## Exercise prompt
Leaving the pictures aside, repeat every line below exactly.

## Data extract

────────────────

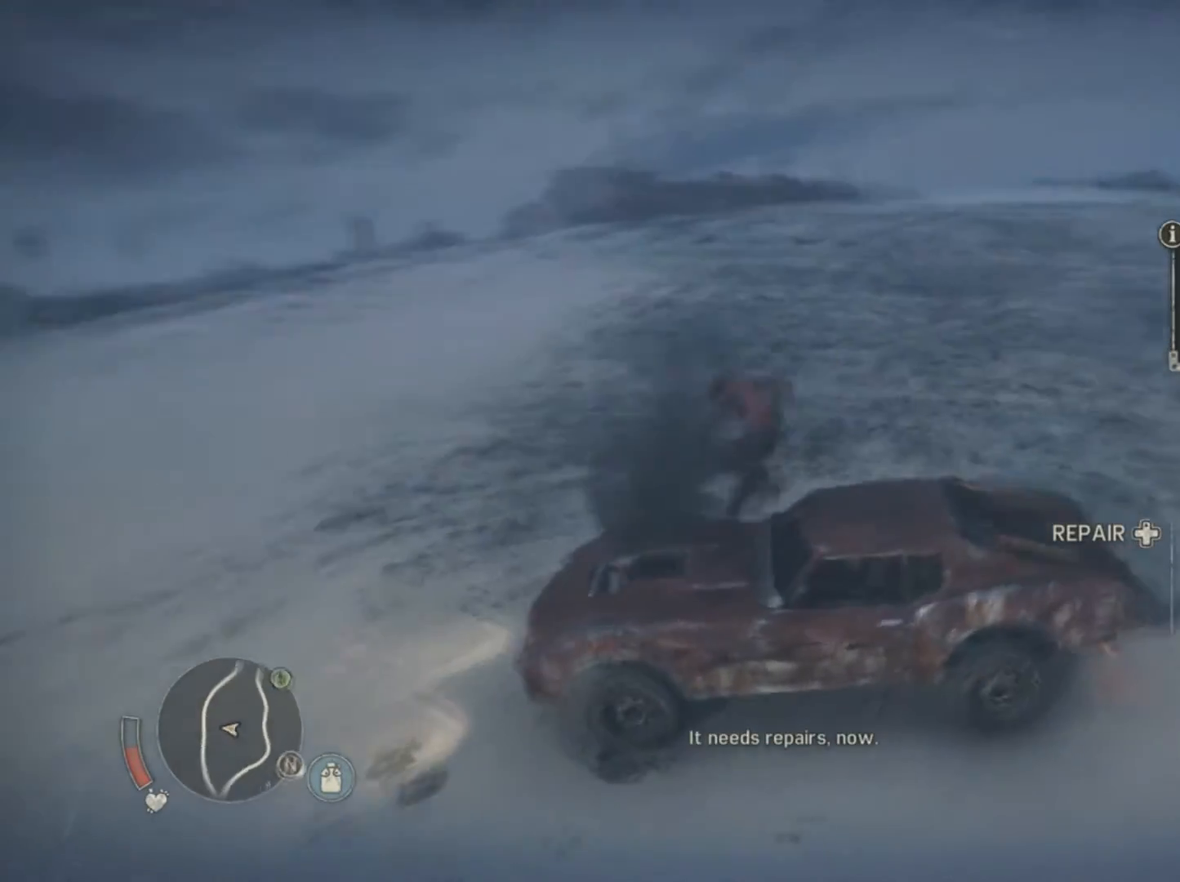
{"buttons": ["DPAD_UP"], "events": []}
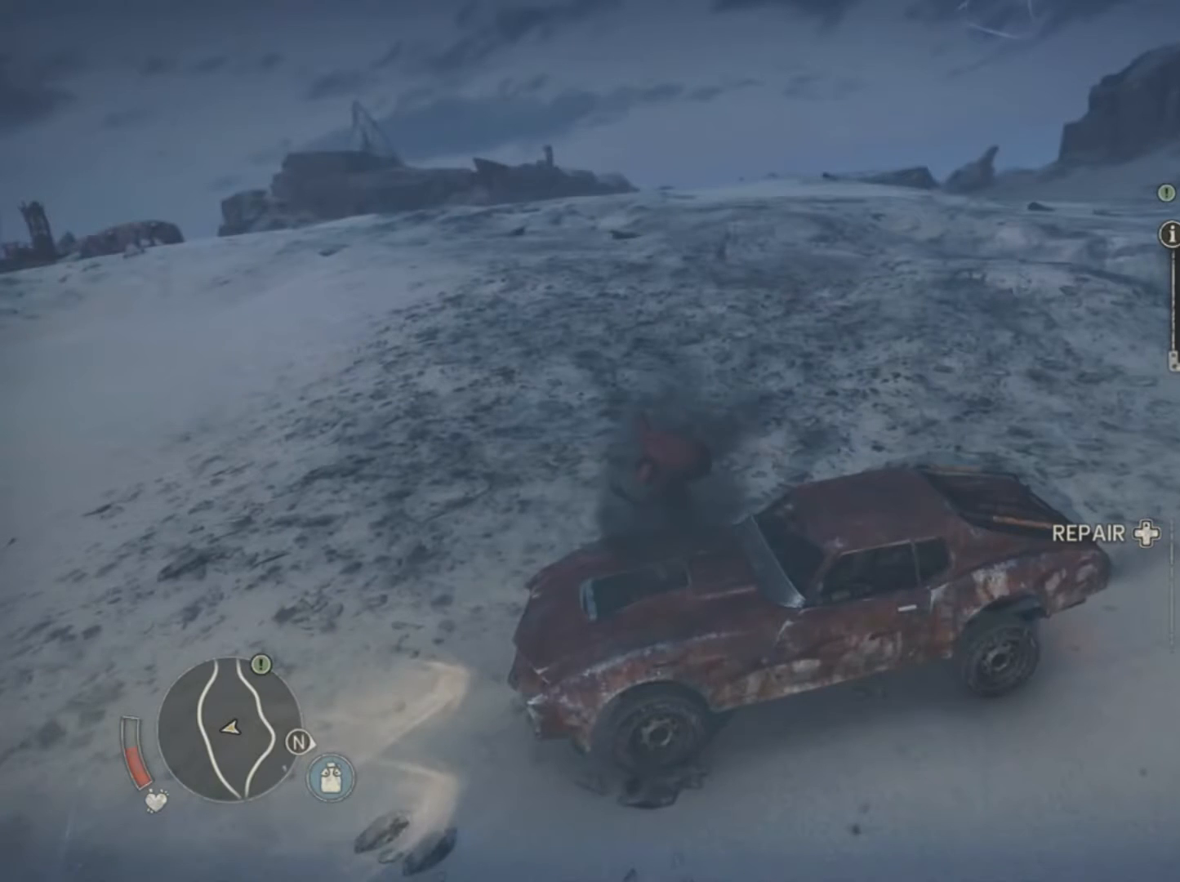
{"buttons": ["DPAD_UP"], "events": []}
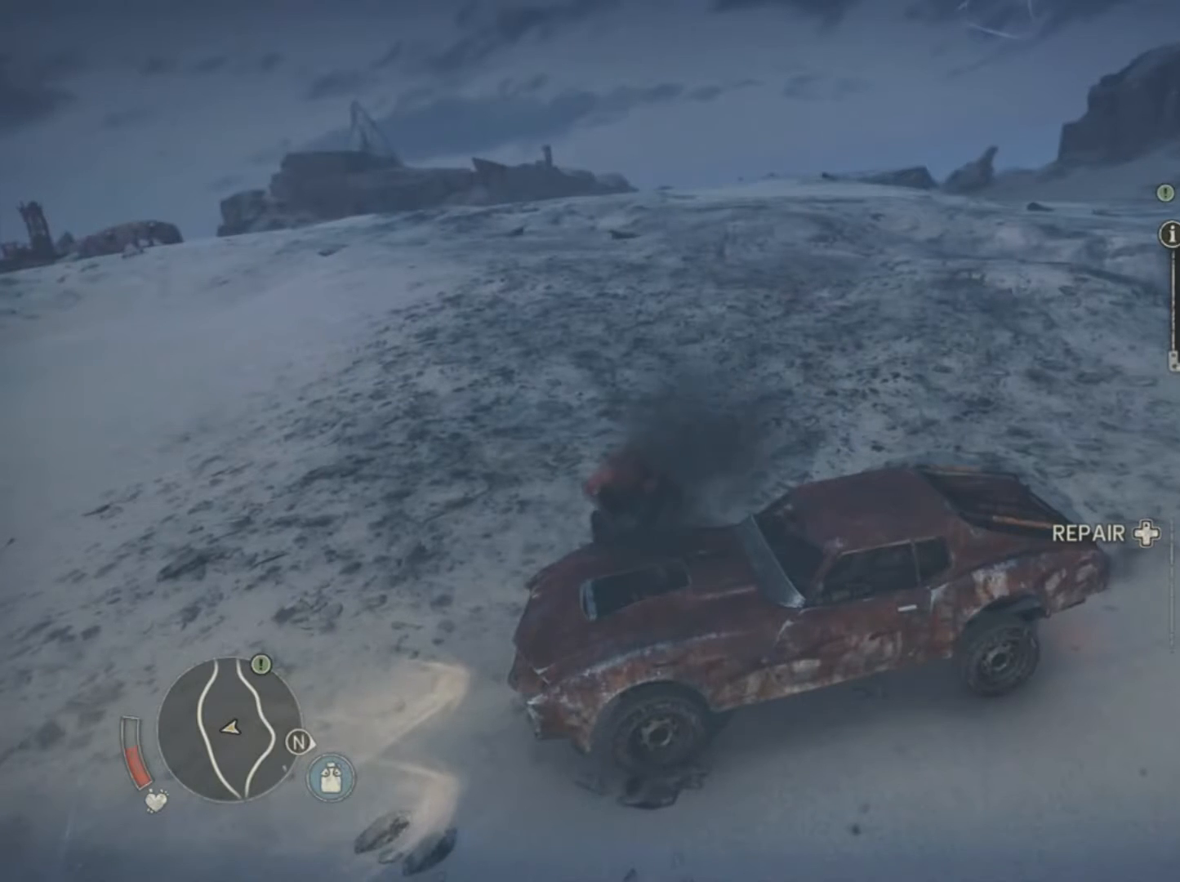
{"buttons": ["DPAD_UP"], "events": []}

────────────────

## Written answer
{"buttons": ["DPAD_UP"], "events": []}
{"buttons": ["DPAD_UP"], "events": []}
{"buttons": ["DPAD_UP"], "events": []}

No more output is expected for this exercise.